Q&A with 2012 Featured Author Cathy Alter
Cathy Alter’s feature articles, essays, and reviews have appeared in local and national newspapers and magazines including The Washington Post, Washingtonian, The Atlantic, The Huffington Post, Self, McSweeney’s, and SMITH Magazine. Her book, “Virgin Territory: Stories from the Road to Womanhood” was released in 2004 and her memoir, “Up for Renewal: What Magazines Taught Me About Love, Sex, and Starting Over,” was released in July 2008. She holds an M.A. from Johns Hopkins University, where she is currently a faculty member and nonfiction advisor.
Where do you find inspiration?
I find people so endlessly fascinating. Everyone I meet is a potential story – from the kooky hippie who owns the gift shop in my neighborhood to the cast of seniors with whom I volunteer at the Christ Child Opportunity Shop. I think being curious about others is a way into understanding your own motivations, passions, and fears. Curiosity, for me, is one of the hallmarks of inspiration. The day I stop being interested in something or someone is the day I stop writing.
What advice do you have for aspiring authors?
There is really no better advice for aspiring writers than to write, to practice your craft, and, if possible, to develop a niche. If you have a hobby you love, knitting or gardening, become an expert in that hobby and write about it. It really helps, especially in the nonfiction market, to specialize. I love writing about pop culture, which means I watch and think about “The Bachelor” (Courtney!? Are you kidding me?!) way more than I ought to!
What are you reading right now?
At the moment, I am reading “The Discomfort Zone” by Jonathan Franzen. I am a mega Franzen fan—from his modern-day classic “The Corrections” to the complex and touching essay he wrote about his father in The New Yorker (and even to his completely misguided snubbing of Oprah)—I think he is the master of the written word. I knew he could write about other characters with humor and pathos so I was curious to see him focus his lens on himself – plus, what could be better than a memoir about his neurotic beginnings? In this book, Franzen writes with such a biting and caustic wit and with an almost fond self-awareness of his loser status, I felt an amazing kinship with him. Which helped me understand that maybe if I wrote about my own struggles with fitting in, as I tried to do in my own memoir, I’d be able to connect with readers in a similar way.
What book has inspired or affected you in some way?

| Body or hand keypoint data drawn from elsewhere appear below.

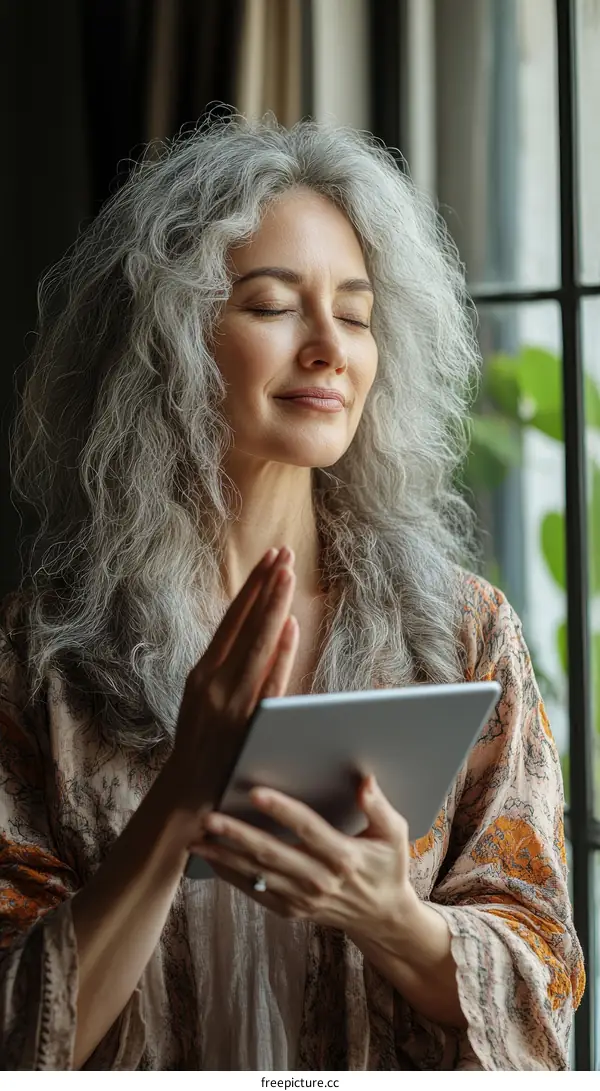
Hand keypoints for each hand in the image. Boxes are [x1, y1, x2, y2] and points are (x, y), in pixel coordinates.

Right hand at [158, 546, 299, 822]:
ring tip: (287, 573)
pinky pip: (266, 680)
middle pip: (244, 623)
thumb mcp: (206, 701)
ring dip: (272, 607)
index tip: (271, 558)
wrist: (188, 799)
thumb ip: (228, 671)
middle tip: (285, 553)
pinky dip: (278, 653)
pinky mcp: (244, 721)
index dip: (253, 587)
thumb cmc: (204, 749)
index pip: (232, 619)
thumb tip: (261, 636)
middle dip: (266, 585)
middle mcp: (212, 681)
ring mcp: (228, 700)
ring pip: (255, 643)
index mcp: (202, 673)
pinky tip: (290, 627)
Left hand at [189, 774, 417, 941]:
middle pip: (272, 853)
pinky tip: (211, 858)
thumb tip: (364, 779)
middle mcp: (320, 880)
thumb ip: (378, 807)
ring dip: (224, 856)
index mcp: (344, 856)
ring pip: (257, 875)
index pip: (307, 828)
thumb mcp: (395, 835)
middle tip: (209, 817)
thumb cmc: (387, 867)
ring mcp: (303, 899)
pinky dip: (231, 875)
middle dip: (237, 835)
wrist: (382, 917)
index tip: (255, 792)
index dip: (281, 810)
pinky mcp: (291, 910)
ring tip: (197, 838)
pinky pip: (256, 892)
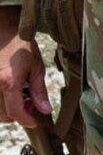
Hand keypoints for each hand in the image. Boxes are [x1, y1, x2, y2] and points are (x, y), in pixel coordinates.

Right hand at [0, 6, 49, 126]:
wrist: (2, 32)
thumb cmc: (21, 47)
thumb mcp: (36, 67)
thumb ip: (39, 91)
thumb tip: (45, 110)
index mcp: (7, 82)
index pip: (15, 112)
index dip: (26, 120)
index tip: (35, 122)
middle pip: (3, 116)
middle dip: (18, 114)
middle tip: (30, 100)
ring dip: (9, 109)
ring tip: (20, 93)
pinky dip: (1, 101)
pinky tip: (10, 90)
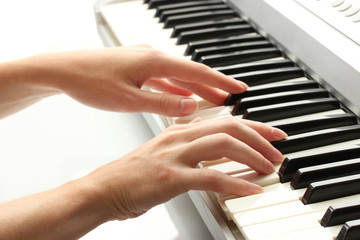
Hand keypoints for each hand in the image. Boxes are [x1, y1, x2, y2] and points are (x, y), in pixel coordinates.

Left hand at [29, 45, 247, 116]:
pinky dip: (176, 89)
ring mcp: (144, 62)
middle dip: (213, 85)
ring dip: (196, 88)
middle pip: (190, 73)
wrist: (62, 71)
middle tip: (232, 95)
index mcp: (154, 62)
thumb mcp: (128, 100)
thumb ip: (162, 104)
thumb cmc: (90, 82)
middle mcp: (152, 57)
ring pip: (178, 77)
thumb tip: (192, 107)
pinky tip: (182, 97)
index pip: (196, 72)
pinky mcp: (135, 68)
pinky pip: (163, 80)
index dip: (220, 82)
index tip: (238, 89)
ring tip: (213, 99)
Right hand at [84, 118, 286, 219]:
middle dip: (259, 137)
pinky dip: (235, 182)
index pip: (224, 121)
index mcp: (179, 131)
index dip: (253, 126)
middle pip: (229, 127)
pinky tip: (252, 190)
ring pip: (223, 146)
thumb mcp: (161, 149)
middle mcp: (180, 137)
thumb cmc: (133, 173)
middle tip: (278, 151)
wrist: (105, 188)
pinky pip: (210, 177)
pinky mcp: (171, 178)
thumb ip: (184, 138)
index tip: (274, 134)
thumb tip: (204, 130)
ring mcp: (175, 156)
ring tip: (270, 168)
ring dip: (252, 156)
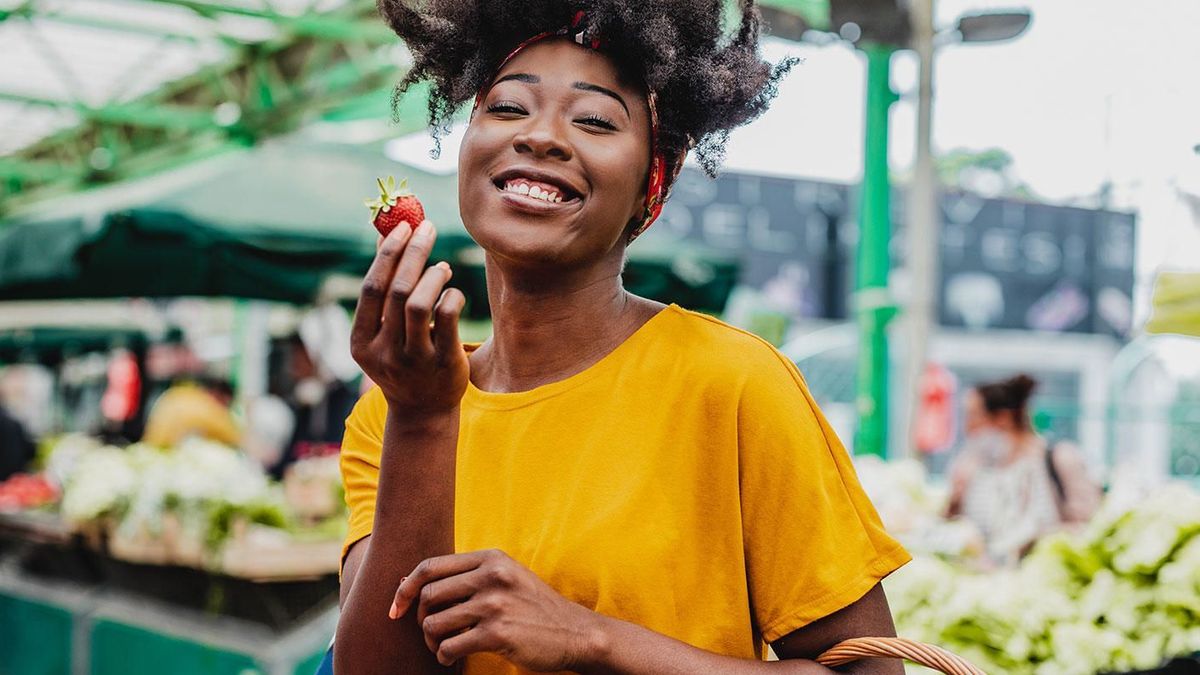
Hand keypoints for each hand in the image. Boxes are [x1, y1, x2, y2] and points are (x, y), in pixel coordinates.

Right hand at [351, 221, 468, 414]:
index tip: (403, 227)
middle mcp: (384, 352)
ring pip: (420, 304)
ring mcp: (413, 360)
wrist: (422, 411)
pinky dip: (451, 296)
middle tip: (428, 228)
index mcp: (362, 342)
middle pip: (396, 291)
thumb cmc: (401, 360)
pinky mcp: (442, 364)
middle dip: (413, 253)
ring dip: (433, 275)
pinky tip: (452, 292)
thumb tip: (386, 238)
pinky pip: (447, 318)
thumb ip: (383, 291)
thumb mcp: (383, 333)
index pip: (372, 289)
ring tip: (442, 267)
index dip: (387, 254)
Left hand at [390, 549, 605, 669]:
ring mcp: (494, 604)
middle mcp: (491, 576)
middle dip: (420, 620)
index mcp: (491, 559)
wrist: (576, 633)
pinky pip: (449, 647)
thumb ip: (467, 576)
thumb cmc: (534, 607)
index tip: (395, 608)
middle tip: (431, 634)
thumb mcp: (506, 577)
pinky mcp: (497, 634)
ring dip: (432, 641)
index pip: (429, 566)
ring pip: (434, 624)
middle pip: (428, 596)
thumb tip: (408, 583)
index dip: (405, 588)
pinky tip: (453, 658)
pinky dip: (444, 657)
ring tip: (444, 647)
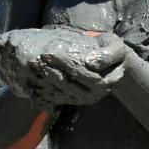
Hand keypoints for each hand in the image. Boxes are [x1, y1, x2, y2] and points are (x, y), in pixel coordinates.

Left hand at [0, 26, 126, 108]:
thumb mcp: (115, 47)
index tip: (47, 54)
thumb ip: (106, 55)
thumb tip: (90, 63)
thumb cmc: (112, 51)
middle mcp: (94, 94)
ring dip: (44, 82)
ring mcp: (84, 99)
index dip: (62, 63)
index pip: (79, 71)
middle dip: (50, 72)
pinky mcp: (75, 101)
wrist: (114, 64)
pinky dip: (45, 92)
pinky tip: (34, 83)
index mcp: (105, 81)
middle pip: (67, 84)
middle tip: (35, 61)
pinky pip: (58, 99)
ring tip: (33, 69)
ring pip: (60, 93)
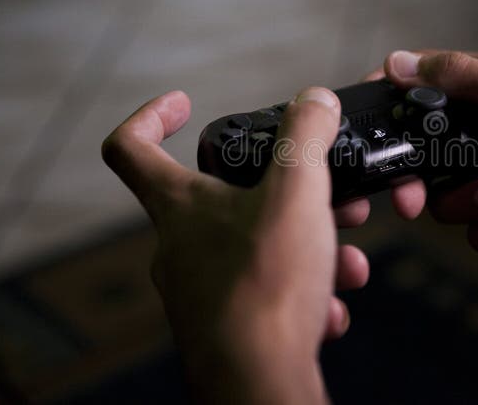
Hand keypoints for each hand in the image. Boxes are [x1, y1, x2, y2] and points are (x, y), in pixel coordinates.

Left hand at [102, 88, 368, 403]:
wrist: (260, 384)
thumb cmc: (264, 289)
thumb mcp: (297, 192)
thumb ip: (306, 136)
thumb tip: (315, 101)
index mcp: (180, 206)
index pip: (131, 147)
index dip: (150, 116)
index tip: (183, 104)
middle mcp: (181, 247)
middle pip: (226, 199)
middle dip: (286, 194)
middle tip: (328, 198)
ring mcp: (202, 290)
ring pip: (258, 249)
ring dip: (308, 247)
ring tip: (347, 263)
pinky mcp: (227, 325)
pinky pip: (268, 293)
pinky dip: (303, 292)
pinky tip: (329, 307)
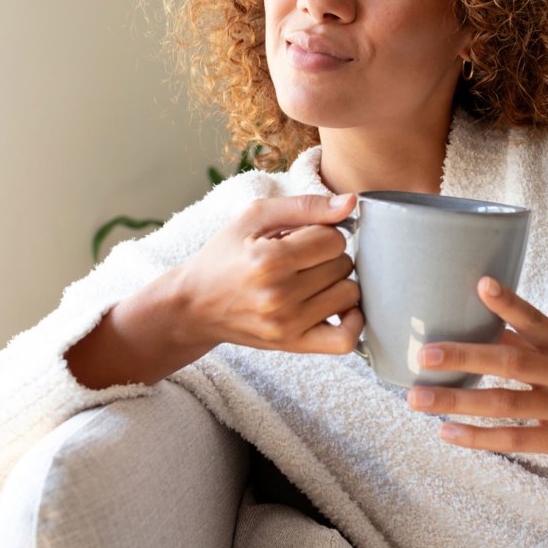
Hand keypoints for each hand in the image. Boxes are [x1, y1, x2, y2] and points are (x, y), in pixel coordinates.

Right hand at [167, 192, 362, 354]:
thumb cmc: (224, 255)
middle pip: (343, 265)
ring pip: (349, 295)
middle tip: (302, 260)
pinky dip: (353, 321)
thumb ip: (305, 205)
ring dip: (338, 283)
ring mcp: (286, 324)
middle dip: (328, 257)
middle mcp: (278, 295)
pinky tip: (341, 307)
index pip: (333, 239)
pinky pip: (345, 340)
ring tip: (312, 279)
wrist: (194, 305)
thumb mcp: (255, 216)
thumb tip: (351, 202)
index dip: (322, 233)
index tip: (302, 238)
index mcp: (268, 259)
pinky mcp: (291, 345)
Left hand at [405, 276, 547, 480]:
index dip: (508, 302)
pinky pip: (518, 438)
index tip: (479, 283)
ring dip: (458, 401)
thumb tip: (483, 325)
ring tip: (418, 400)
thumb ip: (532, 346)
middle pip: (511, 360)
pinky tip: (448, 434)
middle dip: (464, 355)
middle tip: (424, 353)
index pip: (535, 319)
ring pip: (506, 402)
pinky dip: (480, 437)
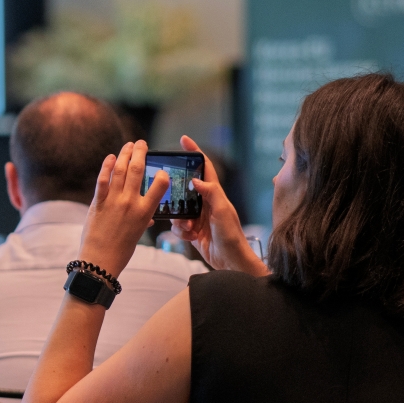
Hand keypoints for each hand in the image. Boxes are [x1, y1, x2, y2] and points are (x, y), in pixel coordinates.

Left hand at [76, 140, 166, 277]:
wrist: (100, 260)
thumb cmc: (121, 250)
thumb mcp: (138, 234)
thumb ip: (143, 220)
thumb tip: (148, 216)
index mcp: (145, 212)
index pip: (160, 186)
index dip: (162, 174)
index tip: (162, 168)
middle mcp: (130, 203)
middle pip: (137, 171)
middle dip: (140, 153)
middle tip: (142, 143)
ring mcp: (113, 201)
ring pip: (121, 171)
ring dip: (125, 154)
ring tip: (128, 145)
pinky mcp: (98, 202)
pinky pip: (103, 180)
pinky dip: (107, 166)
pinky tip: (111, 157)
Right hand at [170, 136, 266, 275]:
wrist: (231, 262)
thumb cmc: (231, 236)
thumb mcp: (222, 212)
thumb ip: (211, 193)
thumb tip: (195, 179)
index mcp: (215, 194)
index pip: (204, 168)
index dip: (195, 153)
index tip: (184, 140)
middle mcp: (206, 203)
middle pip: (185, 189)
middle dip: (177, 196)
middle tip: (172, 200)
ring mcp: (198, 217)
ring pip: (178, 210)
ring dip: (179, 220)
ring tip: (189, 228)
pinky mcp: (192, 231)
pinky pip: (178, 226)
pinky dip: (180, 232)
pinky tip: (190, 237)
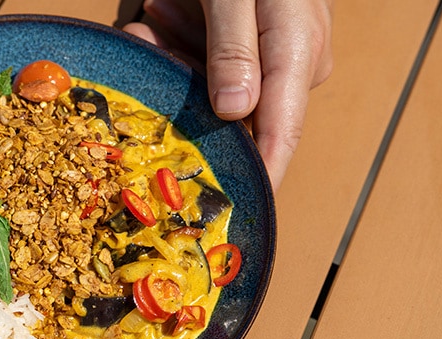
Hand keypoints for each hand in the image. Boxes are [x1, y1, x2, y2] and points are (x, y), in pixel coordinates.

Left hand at [124, 0, 333, 188]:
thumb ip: (233, 50)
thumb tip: (234, 112)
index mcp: (298, 53)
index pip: (281, 133)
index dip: (259, 177)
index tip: (233, 215)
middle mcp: (298, 63)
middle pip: (235, 109)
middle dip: (183, 89)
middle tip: (144, 43)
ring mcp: (283, 55)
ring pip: (219, 86)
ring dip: (178, 58)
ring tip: (151, 20)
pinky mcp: (267, 46)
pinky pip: (221, 62)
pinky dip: (187, 42)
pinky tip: (163, 14)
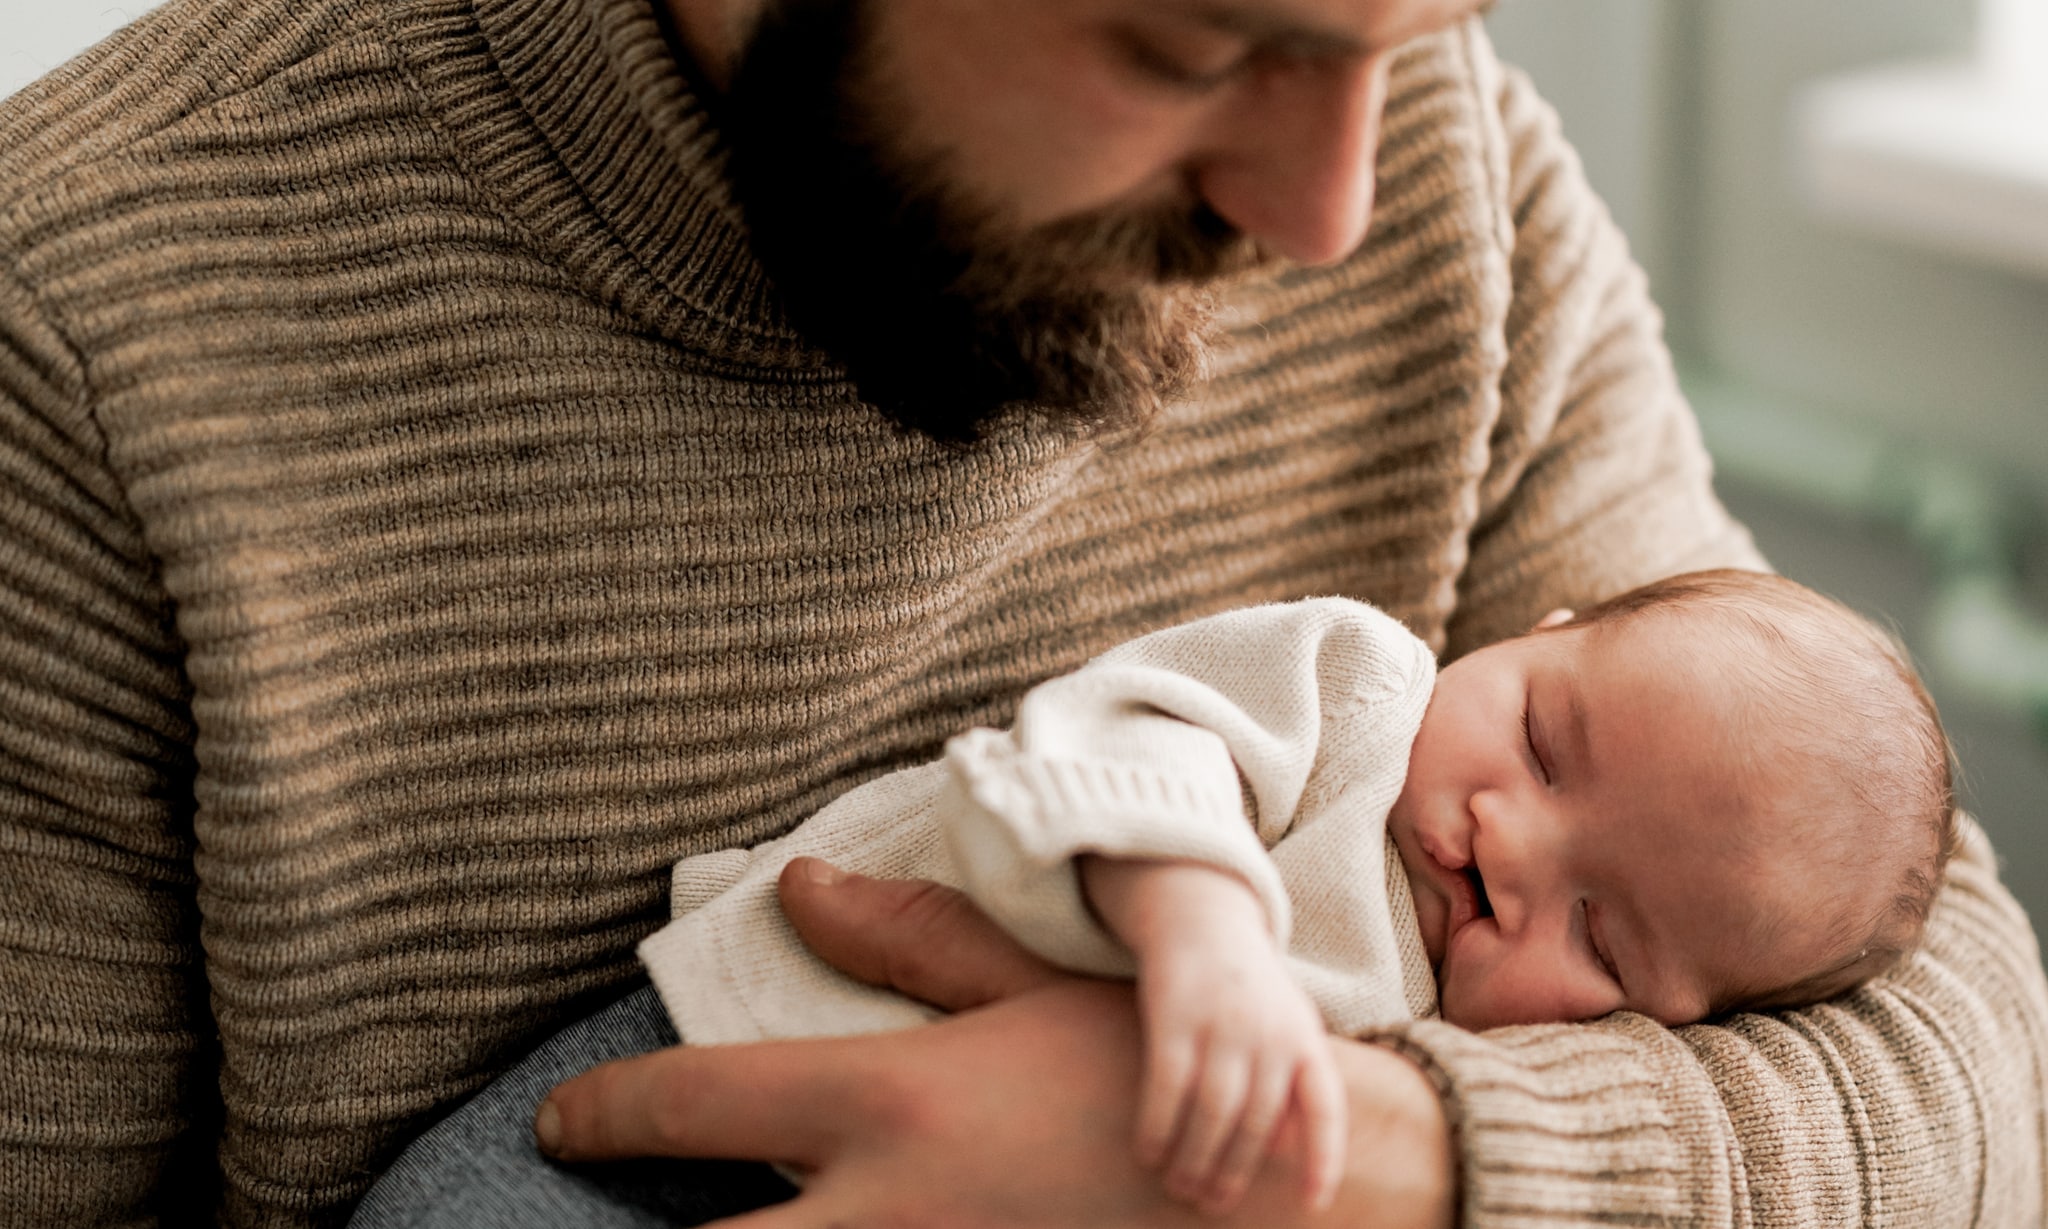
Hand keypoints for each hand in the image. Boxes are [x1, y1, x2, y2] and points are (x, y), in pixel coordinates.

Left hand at [536, 861, 1453, 1228]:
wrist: (1264, 1196)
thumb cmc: (1141, 1077)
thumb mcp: (1028, 986)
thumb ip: (905, 943)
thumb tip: (798, 886)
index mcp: (888, 1103)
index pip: (693, 1105)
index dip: (603, 1114)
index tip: (563, 1122)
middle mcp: (882, 1210)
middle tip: (584, 1214)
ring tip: (699, 1222)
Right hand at [1083, 857, 1344, 1213]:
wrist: (1202, 918)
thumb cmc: (1248, 989)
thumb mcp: (1287, 1024)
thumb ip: (1291, 1082)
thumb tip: (1284, 1154)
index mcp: (1305, 1037)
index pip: (1324, 1105)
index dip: (1322, 1157)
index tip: (1314, 1203)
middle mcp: (1269, 1031)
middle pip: (1257, 1121)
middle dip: (1233, 1171)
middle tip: (1211, 1204)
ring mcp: (1222, 1022)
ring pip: (1213, 1111)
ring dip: (1194, 1158)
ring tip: (1180, 1187)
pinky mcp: (1174, 1015)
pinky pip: (1167, 1086)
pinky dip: (1158, 1126)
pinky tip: (1148, 1152)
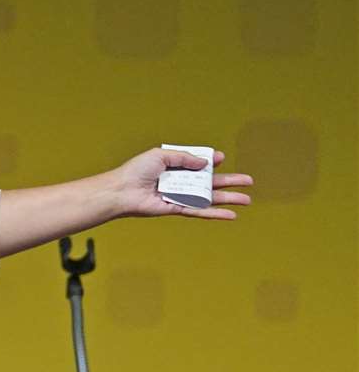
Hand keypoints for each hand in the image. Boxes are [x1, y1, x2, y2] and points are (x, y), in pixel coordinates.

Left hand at [108, 147, 253, 219]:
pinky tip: (231, 215)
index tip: (221, 158)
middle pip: (209, 182)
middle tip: (248, 181)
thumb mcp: (161, 155)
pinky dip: (215, 213)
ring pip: (209, 198)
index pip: (198, 164)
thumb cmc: (136, 171)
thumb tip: (206, 163)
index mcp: (174, 166)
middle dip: (230, 181)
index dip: (211, 161)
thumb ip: (184, 158)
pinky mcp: (176, 209)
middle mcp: (178, 181)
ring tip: (247, 199)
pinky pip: (199, 211)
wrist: (122, 191)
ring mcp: (179, 196)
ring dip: (228, 199)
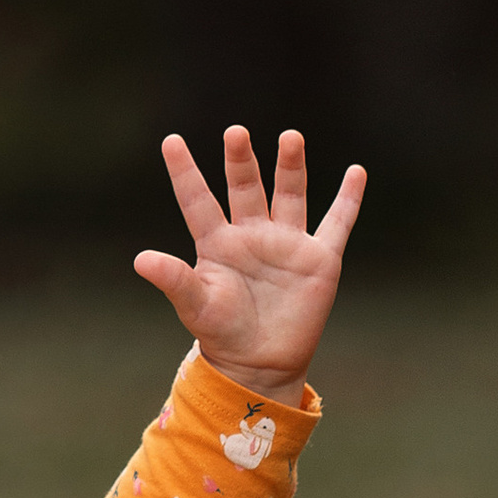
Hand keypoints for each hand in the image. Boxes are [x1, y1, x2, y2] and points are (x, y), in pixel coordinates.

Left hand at [132, 127, 366, 398]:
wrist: (260, 365)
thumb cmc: (222, 334)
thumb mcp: (196, 305)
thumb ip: (174, 279)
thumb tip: (140, 259)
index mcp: (217, 243)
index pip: (197, 200)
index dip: (184, 172)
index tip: (170, 141)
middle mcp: (252, 235)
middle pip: (245, 188)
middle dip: (241, 161)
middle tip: (235, 133)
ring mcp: (287, 243)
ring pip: (289, 195)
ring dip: (290, 167)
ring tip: (290, 137)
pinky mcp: (319, 259)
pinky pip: (337, 223)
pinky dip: (349, 199)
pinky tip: (357, 171)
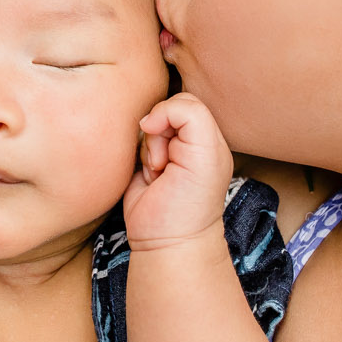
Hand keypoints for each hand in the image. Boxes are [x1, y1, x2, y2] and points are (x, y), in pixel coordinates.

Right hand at [123, 93, 233, 248]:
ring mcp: (165, 152)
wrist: (166, 240)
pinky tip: (149, 178)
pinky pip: (133, 144)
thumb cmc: (191, 200)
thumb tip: (149, 119)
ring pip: (145, 127)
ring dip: (149, 150)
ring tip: (158, 174)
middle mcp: (189, 142)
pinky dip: (138, 158)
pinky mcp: (144, 163)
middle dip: (159, 134)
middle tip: (166, 162)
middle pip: (163, 110)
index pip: (186, 102)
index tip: (173, 145)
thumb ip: (190, 115)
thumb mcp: (206, 151)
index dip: (172, 116)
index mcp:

Anne Lamott’s “Bird by Bird” is required reading for any writer, but when I read “Operating Instructions,” a chronicle of her first year as a mother, I felt both schooled as a writer and understood as a new mother. My baby boy is now 7-months old and I found myself using Lamott’s book as a roadmap of sorts. I also marveled at how raw and honest she was, admitting at one point she just felt like throwing her newborn son against the wall during one of his terrible crying jags (I’m not there yet, and luckily, Leo is a fantastically happy baby). Writing memoir is often an ugly process, where horrifying thoughts get put down on the page. In a way, Lamott was giving me permission to express and ultimately excise my own inner monster – a hugely relieving experience for a writer and a new mother.
If you could sit down at dinner with three other authors, living or dead, which three authors would you choose, and why?
If I was hosting a dinner party with three other authors I probably wouldn’t be able to eat a single bite. Writers, especially ones I admire, are my rock stars. But, since this is a fantasy, I will assume the role of cool and collected hostess. I would, of course, sit at the head of the table. To my left, Shalom Auslander. He is one pissed off dude and I like that in a person and especially in a writer. Raised in an ultra Orthodox community, Auslander was schooled in God’s unpredictable, vengeful, and bloodthirsty character, lessons he soon rejects. The aftermath, including his repudiation of both God and his family is bold and blasphemous and terrifically funny (if you can believe it) territory. I’d love to talk to him about the genesis of his new book, “Hope: A Tragedy” – in which his main character discovers an older Anne Frank living in his attic. That means naturally, to my right, is Anne Frank. What a lively debate those two would have, don’t you think? To carry on the theme, I would love to seat Christopher Hitchens at the head. For many reasons, of course, but mostly because he still deserves to be at the table. Plus, he’d probably bring a really good bottle of wine.